Un proclamation unilatérale d’indépendance mettrait la Flandre dans une situation très comparable à celle de la Catologne. Ce n’est ni la taille du territoire ni la portion de la population qui entrent ici en considération, mais bien – du point de vue juridique – la constitutionnalité de la décision et – du point de vue politique – l’intérêt de nos partenaires européens à reconnaître une telle indépendance. Pas plus que la Catalogne en Espagne, la Flandre ne dispose du droit de faire sécession en Belgique. Pas plus que la Catalogne, elle ne trouverait des alliés dans l’Union européenne pour soutenir sa cause. Les grands États membres ne souhaitent encourager ni une telle instabilité au coeur de l’Europe ni d’autres mouvements séparatistes en leur propre sein. L’indépendance par proclamation unilatérale est une voie sans issue ; la plupart de nos compatriotes du Nord le savent fort bien.
La crise actuelle offre au contraire des lueurs d’espoir. Ce plus en plus de voix se lèvent en Flandre pour réclamer la refédéralisation de certaines compétences. Une enquête très récente révèle qu’une majorité de Flamands est en faveur de la refédéralisation des soins de santé, y compris parmi les électeurs de la N-VA et du Vlaams Belang. De tels discours étaient à peine imaginables il y a seulement dix ans. Confrontés aux résultats électoraux, ils montrent combien, dans l’isoloir, les électeurs accordent peu d’importance aux matières institutionnelles. On peut espérer que si des élections portaient explicitement sur des enjeux institutionnels, voire sur l’existence du Royaume, les électeurs du Nord comme Sud accorderaient leurs suffrages aux partis s’affichant clairement en faveur de la Belgique. Cela forcerait les partis les plus ambigus à enfin de positionner clairement sur ce sujet.

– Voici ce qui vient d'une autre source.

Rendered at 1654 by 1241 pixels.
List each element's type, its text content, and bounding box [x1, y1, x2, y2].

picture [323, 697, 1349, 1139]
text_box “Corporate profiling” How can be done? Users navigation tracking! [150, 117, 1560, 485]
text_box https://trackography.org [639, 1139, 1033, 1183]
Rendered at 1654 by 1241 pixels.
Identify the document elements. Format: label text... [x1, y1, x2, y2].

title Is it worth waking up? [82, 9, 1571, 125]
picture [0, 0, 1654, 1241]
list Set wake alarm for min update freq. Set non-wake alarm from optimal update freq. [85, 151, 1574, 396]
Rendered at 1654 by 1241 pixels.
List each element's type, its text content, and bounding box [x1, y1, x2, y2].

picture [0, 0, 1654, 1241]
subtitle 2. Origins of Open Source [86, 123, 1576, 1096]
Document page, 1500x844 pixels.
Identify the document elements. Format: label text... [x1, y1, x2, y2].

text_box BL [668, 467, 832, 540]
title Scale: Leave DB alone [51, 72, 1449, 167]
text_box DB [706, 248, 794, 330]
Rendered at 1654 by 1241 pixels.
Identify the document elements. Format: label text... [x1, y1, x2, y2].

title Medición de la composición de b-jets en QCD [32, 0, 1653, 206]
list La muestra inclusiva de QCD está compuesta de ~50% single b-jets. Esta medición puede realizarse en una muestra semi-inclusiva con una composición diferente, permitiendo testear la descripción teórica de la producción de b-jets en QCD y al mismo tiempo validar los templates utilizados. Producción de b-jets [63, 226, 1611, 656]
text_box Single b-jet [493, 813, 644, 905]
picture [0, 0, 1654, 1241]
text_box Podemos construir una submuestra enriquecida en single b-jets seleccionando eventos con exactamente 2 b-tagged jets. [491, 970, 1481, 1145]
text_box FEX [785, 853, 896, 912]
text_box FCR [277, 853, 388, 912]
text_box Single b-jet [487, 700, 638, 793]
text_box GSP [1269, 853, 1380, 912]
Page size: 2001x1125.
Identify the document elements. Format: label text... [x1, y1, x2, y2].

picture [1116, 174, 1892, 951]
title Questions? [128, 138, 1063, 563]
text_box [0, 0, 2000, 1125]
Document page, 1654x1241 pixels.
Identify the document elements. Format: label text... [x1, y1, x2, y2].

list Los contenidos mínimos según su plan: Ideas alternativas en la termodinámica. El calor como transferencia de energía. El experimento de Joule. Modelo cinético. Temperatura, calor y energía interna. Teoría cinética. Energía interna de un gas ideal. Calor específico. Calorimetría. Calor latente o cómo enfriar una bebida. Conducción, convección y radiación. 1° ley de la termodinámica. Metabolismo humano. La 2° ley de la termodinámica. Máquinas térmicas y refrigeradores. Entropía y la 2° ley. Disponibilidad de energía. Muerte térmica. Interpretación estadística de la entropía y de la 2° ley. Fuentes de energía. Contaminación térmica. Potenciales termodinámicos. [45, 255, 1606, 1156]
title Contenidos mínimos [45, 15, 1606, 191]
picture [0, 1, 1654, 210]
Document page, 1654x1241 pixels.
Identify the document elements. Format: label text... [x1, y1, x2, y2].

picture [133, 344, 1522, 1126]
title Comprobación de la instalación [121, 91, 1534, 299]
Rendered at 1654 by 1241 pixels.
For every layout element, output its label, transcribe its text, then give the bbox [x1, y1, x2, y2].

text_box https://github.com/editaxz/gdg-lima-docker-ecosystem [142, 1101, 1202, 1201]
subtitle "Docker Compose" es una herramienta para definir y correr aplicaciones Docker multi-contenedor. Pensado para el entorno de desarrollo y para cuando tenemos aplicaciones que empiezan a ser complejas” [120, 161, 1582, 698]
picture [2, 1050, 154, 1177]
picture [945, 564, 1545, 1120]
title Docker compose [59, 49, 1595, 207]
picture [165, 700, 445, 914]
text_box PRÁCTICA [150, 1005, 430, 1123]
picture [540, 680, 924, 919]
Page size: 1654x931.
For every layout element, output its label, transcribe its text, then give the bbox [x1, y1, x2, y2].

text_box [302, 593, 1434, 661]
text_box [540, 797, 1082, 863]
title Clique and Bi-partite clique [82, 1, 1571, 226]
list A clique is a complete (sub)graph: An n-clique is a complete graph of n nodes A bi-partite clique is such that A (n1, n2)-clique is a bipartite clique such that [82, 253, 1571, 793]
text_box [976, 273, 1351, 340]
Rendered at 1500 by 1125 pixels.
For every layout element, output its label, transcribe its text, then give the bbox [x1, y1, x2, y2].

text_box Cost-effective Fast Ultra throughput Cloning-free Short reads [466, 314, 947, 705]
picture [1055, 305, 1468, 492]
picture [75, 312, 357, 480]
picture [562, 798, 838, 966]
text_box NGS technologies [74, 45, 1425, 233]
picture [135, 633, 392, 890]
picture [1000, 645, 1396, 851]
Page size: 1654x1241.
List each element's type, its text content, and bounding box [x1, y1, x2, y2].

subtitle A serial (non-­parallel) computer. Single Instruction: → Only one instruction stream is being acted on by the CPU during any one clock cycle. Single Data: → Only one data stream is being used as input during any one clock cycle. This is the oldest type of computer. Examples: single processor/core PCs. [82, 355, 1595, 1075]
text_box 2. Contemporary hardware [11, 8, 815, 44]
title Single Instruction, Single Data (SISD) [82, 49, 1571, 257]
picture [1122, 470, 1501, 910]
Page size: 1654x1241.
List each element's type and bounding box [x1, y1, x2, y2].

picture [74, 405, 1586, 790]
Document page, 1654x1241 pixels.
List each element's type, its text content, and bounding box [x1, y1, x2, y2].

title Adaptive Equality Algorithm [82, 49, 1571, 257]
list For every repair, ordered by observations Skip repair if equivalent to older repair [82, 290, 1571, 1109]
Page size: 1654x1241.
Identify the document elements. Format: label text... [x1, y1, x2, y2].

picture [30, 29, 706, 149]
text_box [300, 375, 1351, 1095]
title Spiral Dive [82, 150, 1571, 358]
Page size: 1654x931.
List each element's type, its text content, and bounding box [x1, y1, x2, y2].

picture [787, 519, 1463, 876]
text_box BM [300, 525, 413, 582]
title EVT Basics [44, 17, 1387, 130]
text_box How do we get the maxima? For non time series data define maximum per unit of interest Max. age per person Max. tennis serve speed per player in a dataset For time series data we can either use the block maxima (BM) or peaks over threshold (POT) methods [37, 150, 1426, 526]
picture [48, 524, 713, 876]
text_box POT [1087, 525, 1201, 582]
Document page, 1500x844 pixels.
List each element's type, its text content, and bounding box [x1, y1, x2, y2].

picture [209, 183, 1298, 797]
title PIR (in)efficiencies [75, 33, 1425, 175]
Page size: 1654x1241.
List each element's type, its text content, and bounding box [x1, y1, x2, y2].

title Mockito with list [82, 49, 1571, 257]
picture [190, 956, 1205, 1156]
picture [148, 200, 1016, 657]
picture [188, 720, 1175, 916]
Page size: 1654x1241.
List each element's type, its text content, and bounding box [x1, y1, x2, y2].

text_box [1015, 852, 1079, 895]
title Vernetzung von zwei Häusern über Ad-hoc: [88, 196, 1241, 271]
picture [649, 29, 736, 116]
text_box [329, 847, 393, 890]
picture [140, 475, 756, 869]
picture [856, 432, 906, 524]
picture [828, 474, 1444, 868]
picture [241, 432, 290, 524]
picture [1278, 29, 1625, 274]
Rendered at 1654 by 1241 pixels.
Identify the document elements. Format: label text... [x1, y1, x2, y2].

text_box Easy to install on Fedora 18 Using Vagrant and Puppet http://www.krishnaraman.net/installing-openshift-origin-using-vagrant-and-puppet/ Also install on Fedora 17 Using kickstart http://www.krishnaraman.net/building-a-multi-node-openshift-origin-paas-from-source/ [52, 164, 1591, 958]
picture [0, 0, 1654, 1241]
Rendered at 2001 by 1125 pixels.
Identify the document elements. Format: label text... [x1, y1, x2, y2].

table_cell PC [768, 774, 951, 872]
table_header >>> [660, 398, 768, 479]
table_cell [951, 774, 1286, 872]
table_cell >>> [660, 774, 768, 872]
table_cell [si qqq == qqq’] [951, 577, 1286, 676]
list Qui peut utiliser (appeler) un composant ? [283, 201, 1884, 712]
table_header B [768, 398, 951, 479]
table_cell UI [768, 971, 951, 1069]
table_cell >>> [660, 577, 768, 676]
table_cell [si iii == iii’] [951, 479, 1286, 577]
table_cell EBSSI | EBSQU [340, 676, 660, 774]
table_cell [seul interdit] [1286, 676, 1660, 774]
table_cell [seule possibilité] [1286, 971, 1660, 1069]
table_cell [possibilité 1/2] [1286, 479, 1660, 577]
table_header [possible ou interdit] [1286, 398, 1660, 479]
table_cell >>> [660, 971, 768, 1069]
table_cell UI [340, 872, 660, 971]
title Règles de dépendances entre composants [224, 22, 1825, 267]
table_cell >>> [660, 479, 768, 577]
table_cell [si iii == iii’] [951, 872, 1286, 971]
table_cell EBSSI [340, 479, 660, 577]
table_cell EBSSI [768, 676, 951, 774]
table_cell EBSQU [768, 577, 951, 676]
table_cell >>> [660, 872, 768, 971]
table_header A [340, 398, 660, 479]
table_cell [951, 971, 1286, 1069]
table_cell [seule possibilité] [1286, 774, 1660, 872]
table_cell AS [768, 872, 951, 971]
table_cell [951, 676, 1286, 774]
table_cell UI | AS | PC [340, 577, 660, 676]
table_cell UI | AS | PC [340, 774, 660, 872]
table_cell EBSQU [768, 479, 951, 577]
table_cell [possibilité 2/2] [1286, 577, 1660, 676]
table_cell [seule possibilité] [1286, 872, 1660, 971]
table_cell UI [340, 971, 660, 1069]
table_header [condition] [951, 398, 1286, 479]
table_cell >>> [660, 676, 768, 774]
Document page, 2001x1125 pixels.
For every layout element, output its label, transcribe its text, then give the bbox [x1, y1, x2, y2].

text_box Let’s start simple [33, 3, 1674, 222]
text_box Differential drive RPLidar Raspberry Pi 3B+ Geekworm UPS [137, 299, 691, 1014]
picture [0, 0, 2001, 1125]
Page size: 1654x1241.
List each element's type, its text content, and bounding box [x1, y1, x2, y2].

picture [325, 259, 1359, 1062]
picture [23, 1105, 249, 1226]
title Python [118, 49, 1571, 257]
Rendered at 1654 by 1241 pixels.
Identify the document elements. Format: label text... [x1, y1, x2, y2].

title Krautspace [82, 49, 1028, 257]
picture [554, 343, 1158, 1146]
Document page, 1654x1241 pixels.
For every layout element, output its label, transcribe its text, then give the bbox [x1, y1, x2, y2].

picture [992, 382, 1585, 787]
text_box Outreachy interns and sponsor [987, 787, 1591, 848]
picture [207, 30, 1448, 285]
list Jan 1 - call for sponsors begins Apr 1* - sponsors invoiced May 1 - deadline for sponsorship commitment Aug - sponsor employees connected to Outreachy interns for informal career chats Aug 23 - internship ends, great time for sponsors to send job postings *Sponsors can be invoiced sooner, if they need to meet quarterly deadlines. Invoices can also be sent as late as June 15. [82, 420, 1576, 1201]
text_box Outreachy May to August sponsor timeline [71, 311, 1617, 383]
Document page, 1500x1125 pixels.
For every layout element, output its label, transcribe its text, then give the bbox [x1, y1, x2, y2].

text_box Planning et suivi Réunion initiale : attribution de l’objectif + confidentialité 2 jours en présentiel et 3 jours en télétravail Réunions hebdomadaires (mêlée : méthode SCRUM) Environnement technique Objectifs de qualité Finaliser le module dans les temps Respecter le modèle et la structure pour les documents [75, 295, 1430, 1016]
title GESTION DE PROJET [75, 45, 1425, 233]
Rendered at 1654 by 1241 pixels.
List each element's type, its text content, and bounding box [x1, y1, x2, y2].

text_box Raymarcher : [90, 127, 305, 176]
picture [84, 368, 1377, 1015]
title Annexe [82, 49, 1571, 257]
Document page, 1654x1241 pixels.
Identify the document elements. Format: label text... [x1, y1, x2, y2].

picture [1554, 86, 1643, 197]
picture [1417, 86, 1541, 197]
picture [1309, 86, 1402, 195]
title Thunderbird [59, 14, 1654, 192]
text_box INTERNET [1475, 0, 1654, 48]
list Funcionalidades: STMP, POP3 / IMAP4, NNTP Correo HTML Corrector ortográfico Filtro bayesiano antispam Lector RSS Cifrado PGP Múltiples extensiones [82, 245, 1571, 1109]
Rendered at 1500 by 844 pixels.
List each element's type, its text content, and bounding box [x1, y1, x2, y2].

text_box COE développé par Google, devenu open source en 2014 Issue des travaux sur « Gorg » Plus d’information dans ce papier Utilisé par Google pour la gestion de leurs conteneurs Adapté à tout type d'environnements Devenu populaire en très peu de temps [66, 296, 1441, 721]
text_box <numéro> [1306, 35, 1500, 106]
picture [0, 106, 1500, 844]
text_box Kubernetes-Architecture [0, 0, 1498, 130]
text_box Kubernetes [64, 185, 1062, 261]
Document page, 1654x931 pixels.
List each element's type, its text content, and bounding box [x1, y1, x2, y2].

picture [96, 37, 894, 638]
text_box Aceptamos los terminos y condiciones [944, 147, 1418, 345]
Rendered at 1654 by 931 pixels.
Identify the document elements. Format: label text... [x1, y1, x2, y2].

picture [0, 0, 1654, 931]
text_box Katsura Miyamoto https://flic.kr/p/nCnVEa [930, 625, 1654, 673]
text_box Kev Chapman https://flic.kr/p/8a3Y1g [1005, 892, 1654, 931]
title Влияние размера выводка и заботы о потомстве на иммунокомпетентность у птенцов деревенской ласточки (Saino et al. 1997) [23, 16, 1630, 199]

Il est résolument trop tôt pour se rêver nonante-sixième département de la République voisine. L’heure est plutôt a enfin s’atteler sérieusement au redressement économique de la Wallonie, dont le retard est source de trop de tensions entre communautés. L’heure et à apprendre aux jeunes Wallons à connaître et à apprécier comme il se doit leurs compatriotes du Nord, notamment en investissant dans l’apprentissage du néerlandais. Enfin, l’heure est surtout à enfin rationaliser les institutions belges et à revaloriser une autorité fédérale dont l’actualité récente a montré à quel point elle est la mieux à même de faire face aux situations graves.